Even then, though, she never imagined herself ever becoming a charter boat captain, guiding fishermen to Lake Erie’s famed walleyes and smallmouth bass.

But that’s what she has become. She got her charter license in 1987, and she has been guiding fishing excursions on Lake Erie’s western side ever since.

Along the way, she has set line-class world records for both walleyes and smallmouth bass, she has watched customers catch walleyes as big as 32 inches, and she has seen the fishing at Erie ebb and flow.

But one thing remains the same: She still has a passion for fishing.

“Ever since I was a little girl, this is what I’ve loved to do,” she said. “It’s a tough business. You have to rely on the weather, and you have to stay on top of the fish. They’re constantly moving out here.
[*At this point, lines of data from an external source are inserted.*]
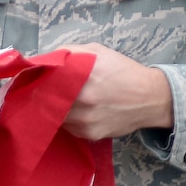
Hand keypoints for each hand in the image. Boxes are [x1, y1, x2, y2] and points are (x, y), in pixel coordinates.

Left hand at [49, 43, 172, 140]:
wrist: (150, 98)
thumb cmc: (123, 71)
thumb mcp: (98, 51)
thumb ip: (69, 51)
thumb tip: (45, 58)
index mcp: (84, 74)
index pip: (47, 79)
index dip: (38, 78)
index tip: (35, 77)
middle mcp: (84, 99)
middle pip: (47, 100)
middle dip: (44, 95)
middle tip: (45, 90)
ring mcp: (86, 120)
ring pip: (55, 116)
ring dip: (55, 109)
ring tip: (65, 100)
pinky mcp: (90, 134)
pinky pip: (69, 127)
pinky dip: (69, 119)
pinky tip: (79, 111)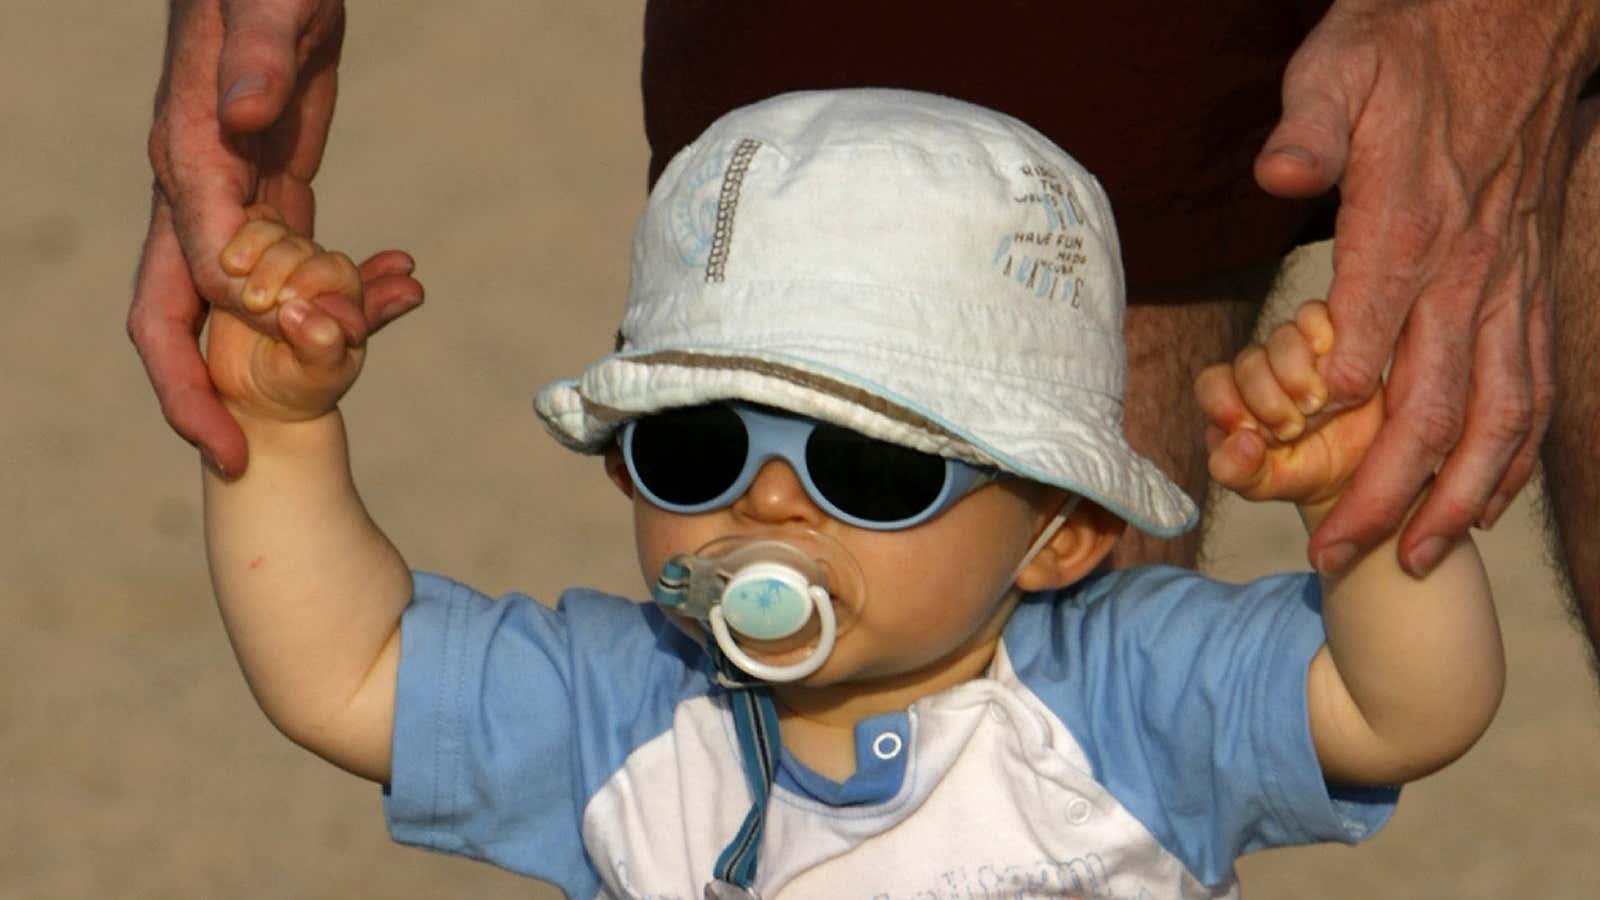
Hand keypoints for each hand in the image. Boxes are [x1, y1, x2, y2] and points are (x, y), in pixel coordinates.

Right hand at [129, 1, 421, 473]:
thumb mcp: (266, 2)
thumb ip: (254, 57)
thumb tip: (241, 118)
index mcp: (189, 157)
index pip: (196, 268)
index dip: (219, 339)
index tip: (247, 401)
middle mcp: (196, 188)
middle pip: (173, 308)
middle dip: (193, 390)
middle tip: (232, 457)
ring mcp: (231, 192)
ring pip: (232, 298)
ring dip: (271, 353)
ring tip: (330, 395)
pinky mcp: (272, 185)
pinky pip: (288, 260)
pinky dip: (323, 296)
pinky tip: (379, 310)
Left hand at [1197, 302, 1384, 513]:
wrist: (1358, 468)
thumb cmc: (1300, 471)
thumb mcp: (1264, 483)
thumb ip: (1237, 470)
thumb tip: (1242, 443)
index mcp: (1233, 399)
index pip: (1212, 384)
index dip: (1226, 404)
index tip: (1251, 433)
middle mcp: (1261, 369)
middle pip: (1248, 362)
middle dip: (1268, 400)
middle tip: (1292, 429)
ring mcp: (1297, 350)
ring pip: (1282, 337)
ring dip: (1296, 373)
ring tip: (1316, 406)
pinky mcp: (1333, 337)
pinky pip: (1316, 316)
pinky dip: (1322, 340)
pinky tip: (1334, 374)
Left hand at [1253, 0, 1599, 574]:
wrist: (1513, 21)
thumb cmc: (1409, 46)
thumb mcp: (1342, 63)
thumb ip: (1310, 125)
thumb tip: (1277, 176)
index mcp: (1411, 221)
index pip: (1375, 335)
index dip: (1339, 415)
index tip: (1301, 473)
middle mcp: (1470, 268)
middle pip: (1434, 404)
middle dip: (1385, 491)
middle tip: (1337, 555)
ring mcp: (1509, 284)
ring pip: (1498, 414)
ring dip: (1458, 497)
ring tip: (1417, 560)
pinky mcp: (1531, 287)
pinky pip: (1534, 387)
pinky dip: (1515, 456)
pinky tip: (1487, 506)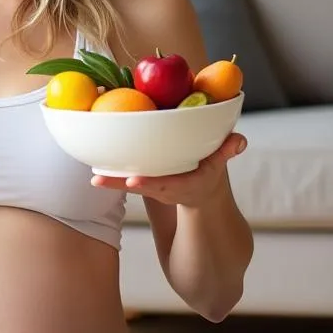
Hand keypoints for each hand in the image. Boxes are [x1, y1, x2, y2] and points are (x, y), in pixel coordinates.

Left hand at [91, 132, 246, 207]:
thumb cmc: (208, 172)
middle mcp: (162, 187)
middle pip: (138, 186)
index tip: (133, 182)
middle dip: (119, 184)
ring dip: (110, 180)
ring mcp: (151, 185)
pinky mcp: (142, 180)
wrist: (199, 191)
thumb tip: (240, 141)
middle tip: (99, 181)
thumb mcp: (219, 165)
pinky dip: (110, 173)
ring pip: (127, 183)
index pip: (163, 184)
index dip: (148, 183)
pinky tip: (92, 165)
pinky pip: (124, 176)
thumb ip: (227, 151)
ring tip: (93, 177)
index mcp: (180, 184)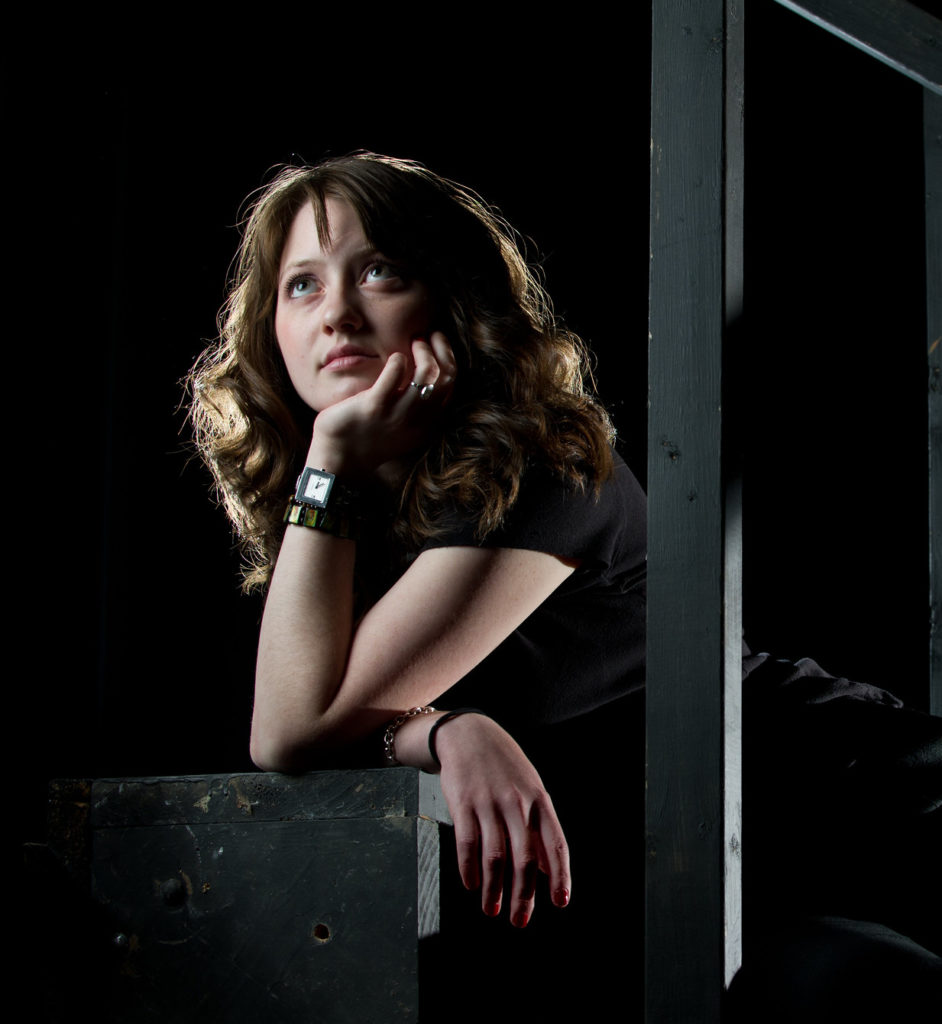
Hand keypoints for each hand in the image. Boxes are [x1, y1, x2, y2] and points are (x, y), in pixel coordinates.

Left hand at [308, 332, 455, 477]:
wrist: (340, 459)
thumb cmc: (369, 436)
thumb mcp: (402, 425)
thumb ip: (416, 406)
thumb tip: (426, 374)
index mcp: (428, 424)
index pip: (452, 386)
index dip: (449, 358)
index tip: (438, 342)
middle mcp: (418, 420)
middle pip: (446, 377)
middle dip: (443, 349)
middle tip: (429, 334)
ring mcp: (397, 414)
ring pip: (427, 374)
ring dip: (423, 350)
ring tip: (414, 341)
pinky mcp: (374, 406)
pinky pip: (395, 373)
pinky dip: (397, 359)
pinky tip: (393, 358)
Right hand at [434, 714, 570, 927]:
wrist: (469, 734)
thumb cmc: (504, 767)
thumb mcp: (530, 790)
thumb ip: (539, 828)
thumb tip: (547, 871)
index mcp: (539, 801)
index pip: (555, 844)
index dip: (559, 875)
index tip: (560, 902)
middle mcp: (517, 804)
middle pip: (524, 858)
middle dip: (523, 895)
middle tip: (520, 921)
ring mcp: (489, 803)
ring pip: (495, 856)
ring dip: (493, 889)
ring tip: (492, 909)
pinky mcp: (463, 803)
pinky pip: (467, 842)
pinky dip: (469, 868)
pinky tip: (471, 884)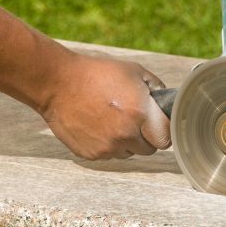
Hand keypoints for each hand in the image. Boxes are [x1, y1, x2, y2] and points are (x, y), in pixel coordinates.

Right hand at [41, 53, 170, 159]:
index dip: (163, 130)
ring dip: (126, 142)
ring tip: (112, 121)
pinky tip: (98, 126)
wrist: (59, 84)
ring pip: (129, 153)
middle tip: (134, 121)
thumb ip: (156, 88)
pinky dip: (107, 145)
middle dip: (145, 137)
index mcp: (140, 113)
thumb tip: (166, 102)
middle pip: (149, 149)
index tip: (158, 125)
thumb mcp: (133, 71)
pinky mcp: (92, 154)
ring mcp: (108, 147)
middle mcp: (126, 134)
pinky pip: (109, 155)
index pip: (165, 137)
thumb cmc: (97, 74)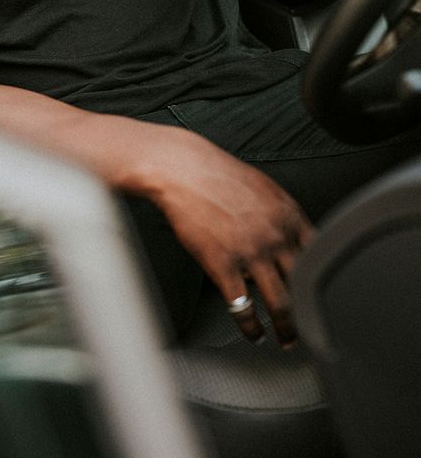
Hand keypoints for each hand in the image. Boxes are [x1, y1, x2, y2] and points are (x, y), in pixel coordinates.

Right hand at [145, 129, 314, 346]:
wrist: (185, 170)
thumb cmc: (220, 175)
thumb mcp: (265, 188)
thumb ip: (284, 216)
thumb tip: (295, 238)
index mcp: (289, 216)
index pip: (320, 256)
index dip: (325, 279)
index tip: (324, 295)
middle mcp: (275, 236)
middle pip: (304, 285)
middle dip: (312, 311)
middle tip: (313, 327)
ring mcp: (251, 252)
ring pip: (279, 303)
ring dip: (286, 329)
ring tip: (286, 340)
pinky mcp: (223, 265)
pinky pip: (242, 307)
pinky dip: (250, 327)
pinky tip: (253, 333)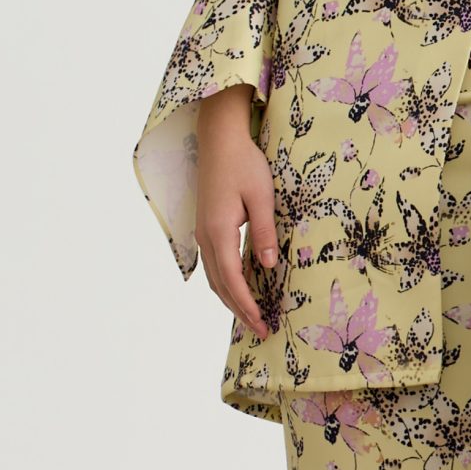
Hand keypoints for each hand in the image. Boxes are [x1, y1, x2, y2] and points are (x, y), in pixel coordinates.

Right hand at [195, 84, 277, 338]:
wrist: (219, 139)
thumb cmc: (244, 164)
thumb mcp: (262, 197)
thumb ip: (264, 232)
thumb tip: (268, 267)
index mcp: (219, 231)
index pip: (232, 280)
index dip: (247, 306)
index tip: (262, 324)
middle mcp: (206, 236)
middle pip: (219, 285)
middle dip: (239, 310)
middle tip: (260, 330)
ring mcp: (203, 232)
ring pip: (214, 277)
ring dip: (230, 299)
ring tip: (250, 316)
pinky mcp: (207, 226)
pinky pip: (214, 264)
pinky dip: (226, 282)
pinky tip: (240, 287)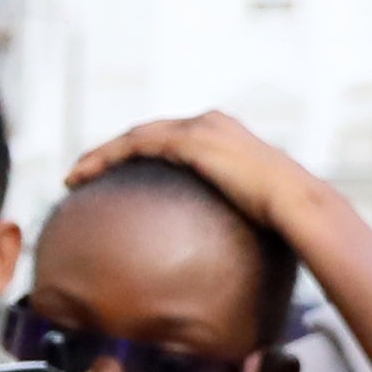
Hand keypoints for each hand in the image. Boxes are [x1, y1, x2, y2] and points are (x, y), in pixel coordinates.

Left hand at [73, 109, 308, 232]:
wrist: (296, 206)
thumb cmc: (283, 219)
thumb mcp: (253, 210)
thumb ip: (234, 212)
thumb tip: (224, 247)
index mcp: (223, 135)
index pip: (170, 139)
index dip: (138, 154)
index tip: (116, 176)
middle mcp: (208, 123)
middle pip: (146, 133)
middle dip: (113, 152)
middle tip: (85, 174)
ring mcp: (198, 129)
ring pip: (134, 136)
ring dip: (100, 155)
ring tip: (75, 176)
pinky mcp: (188, 142)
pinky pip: (132, 146)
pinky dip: (104, 158)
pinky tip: (82, 176)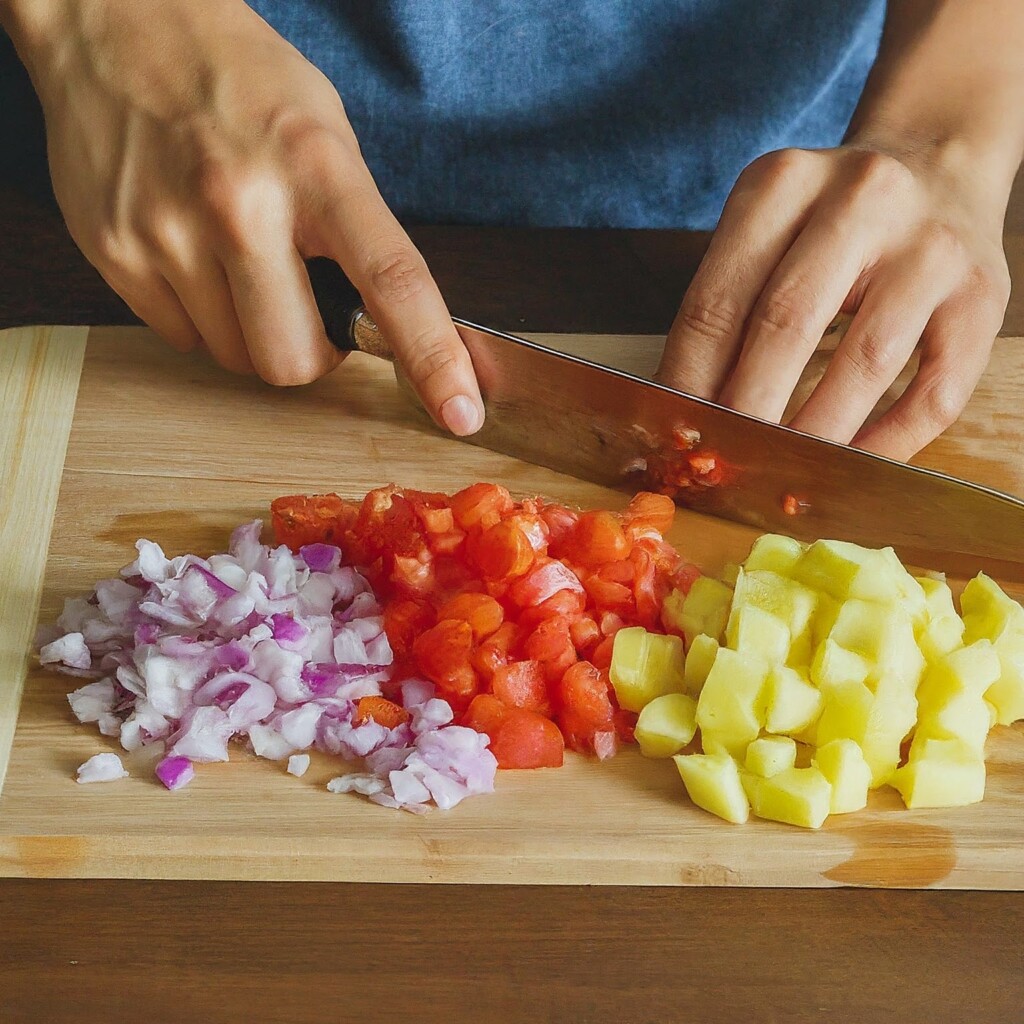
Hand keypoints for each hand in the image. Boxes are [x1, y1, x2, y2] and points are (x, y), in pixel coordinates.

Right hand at [6, 0, 483, 433]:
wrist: (116, 21)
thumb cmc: (240, 80)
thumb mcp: (327, 133)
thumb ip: (359, 229)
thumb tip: (393, 326)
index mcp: (315, 167)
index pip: (392, 281)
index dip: (432, 357)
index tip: (460, 412)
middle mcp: (239, 202)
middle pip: (294, 361)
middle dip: (311, 355)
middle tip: (307, 311)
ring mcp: (168, 231)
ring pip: (237, 359)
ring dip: (252, 333)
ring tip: (239, 263)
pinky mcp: (115, 252)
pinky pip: (183, 339)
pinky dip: (202, 318)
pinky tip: (195, 257)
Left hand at [656, 143, 1010, 459]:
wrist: (939, 162)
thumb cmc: (829, 221)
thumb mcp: (766, 229)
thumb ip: (728, 305)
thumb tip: (687, 412)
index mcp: (783, 183)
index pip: (716, 301)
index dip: (686, 380)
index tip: (672, 433)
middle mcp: (862, 200)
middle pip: (786, 326)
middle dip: (744, 411)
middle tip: (718, 465)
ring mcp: (931, 247)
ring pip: (865, 362)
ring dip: (814, 435)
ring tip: (778, 476)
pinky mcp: (982, 294)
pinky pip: (934, 390)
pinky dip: (888, 442)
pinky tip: (851, 468)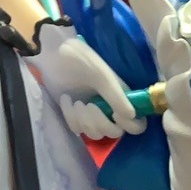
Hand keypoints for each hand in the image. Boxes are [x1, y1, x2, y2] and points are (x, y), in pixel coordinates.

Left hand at [25, 22, 145, 139]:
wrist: (54, 55)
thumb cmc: (81, 60)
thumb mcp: (101, 76)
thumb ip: (116, 96)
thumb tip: (132, 115)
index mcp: (123, 98)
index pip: (137, 123)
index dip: (130, 125)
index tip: (115, 114)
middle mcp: (111, 108)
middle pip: (115, 132)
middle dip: (101, 123)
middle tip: (89, 105)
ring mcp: (94, 114)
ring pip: (96, 133)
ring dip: (84, 121)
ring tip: (75, 102)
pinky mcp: (76, 116)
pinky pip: (77, 129)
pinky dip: (70, 117)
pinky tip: (66, 100)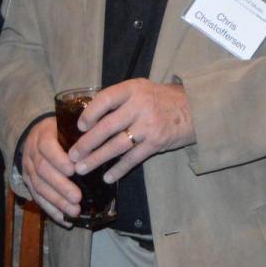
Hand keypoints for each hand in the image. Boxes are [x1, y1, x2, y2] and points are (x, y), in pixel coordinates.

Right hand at [20, 120, 83, 226]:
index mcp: (42, 134)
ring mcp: (28, 169)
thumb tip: (99, 138)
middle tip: (77, 197)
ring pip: (39, 187)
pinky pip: (38, 198)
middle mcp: (32, 152)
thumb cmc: (60, 130)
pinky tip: (65, 219)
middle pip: (43, 170)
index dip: (58, 159)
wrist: (37, 134)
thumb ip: (80, 131)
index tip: (73, 170)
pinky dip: (51, 210)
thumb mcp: (67, 123)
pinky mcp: (29, 183)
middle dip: (61, 186)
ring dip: (57, 201)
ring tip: (74, 211)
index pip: (47, 146)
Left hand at [69, 79, 194, 183]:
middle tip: (72, 155)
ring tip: (82, 168)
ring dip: (97, 159)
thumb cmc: (160, 100)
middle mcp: (140, 106)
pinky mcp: (156, 143)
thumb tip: (88, 115)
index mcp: (133, 89)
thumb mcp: (140, 89)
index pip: (105, 99)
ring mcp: (149, 125)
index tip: (79, 127)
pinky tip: (107, 177)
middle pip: (107, 127)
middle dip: (86, 143)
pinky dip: (118, 169)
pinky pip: (132, 158)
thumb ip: (118, 99)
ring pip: (116, 145)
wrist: (193, 109)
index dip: (89, 113)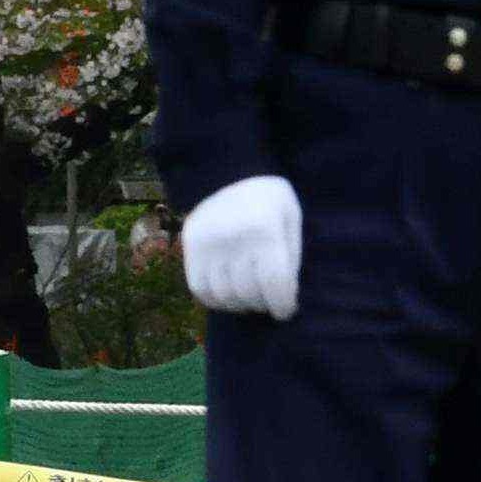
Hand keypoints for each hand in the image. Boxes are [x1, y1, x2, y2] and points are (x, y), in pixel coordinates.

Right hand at [178, 175, 303, 320]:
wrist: (228, 172)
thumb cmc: (268, 199)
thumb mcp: (291, 218)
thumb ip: (291, 256)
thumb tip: (285, 295)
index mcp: (264, 229)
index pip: (275, 284)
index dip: (283, 305)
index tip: (286, 310)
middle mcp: (233, 238)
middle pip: (250, 294)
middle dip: (263, 303)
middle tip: (268, 299)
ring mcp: (207, 243)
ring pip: (224, 296)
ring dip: (241, 303)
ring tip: (250, 295)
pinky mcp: (189, 247)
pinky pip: (200, 290)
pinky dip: (216, 299)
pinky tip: (229, 292)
“But I like that challenge. I look forward to every day I get to fish out here.”

Maybe that’s in her blood. Her dad, now 97, always has been an avid fisherman. In fact, he and his identical twin brother went fishing with Carole as recently as a few years ago.

“We’ve been told that they are the third-oldest identical twins in the United States,” Vukmer said. “They still talk about the fishing trips we had, and they want me to take them again.

“But they’re too feeble now. I think I’d have to tie them into the boat to take them out.”

Today, Vukmer and her fiancé, Bob Hughey, run a charter-boat business. She takes customers fishing on her boat the Myrmidon (which means “faithful follower” in Greek legend), and Bob takes fishermen out on his boat, The Fishin’ Ful.

Together, they give the big walleyes and smallmouth bass fits.

That’s what Vukmer was trying to do last weekend when she, her longtime friend, Deb Steele, and I went fishing.

She steered her boat into the whitecaps on Lake Erie and started a long ride to the Canadian side of the lake across from Port Clinton.

“You look at Lake Erie and you think it has to be deep,” she said. “But it really isn’t. The average depth from Kelly’s Island west is 25 feet.

“We’ll catch a lot of big walleyes in that water in the spring. But once the weather gets hot, the fish tend to move deeper.

“That’s why we like to boat to the Canadian side. That’s where there is deeper water.”

Vukmer used the electronics on her boat to find what she was looking for, then cut the engine. In a matter of minutes, she was using a spinner rig baited with a piece of a night crawler to try enticing the walleyes.

She felt a hit and quickly set the hook. And she soon found herself fighting a big fish. But not the kind she was looking for.

“This is a drum,” she said as the fish stripped out line. “See the way the rod is bouncing. That’s the way drum fight.

“With walleyes, it’s more of a steady pull.”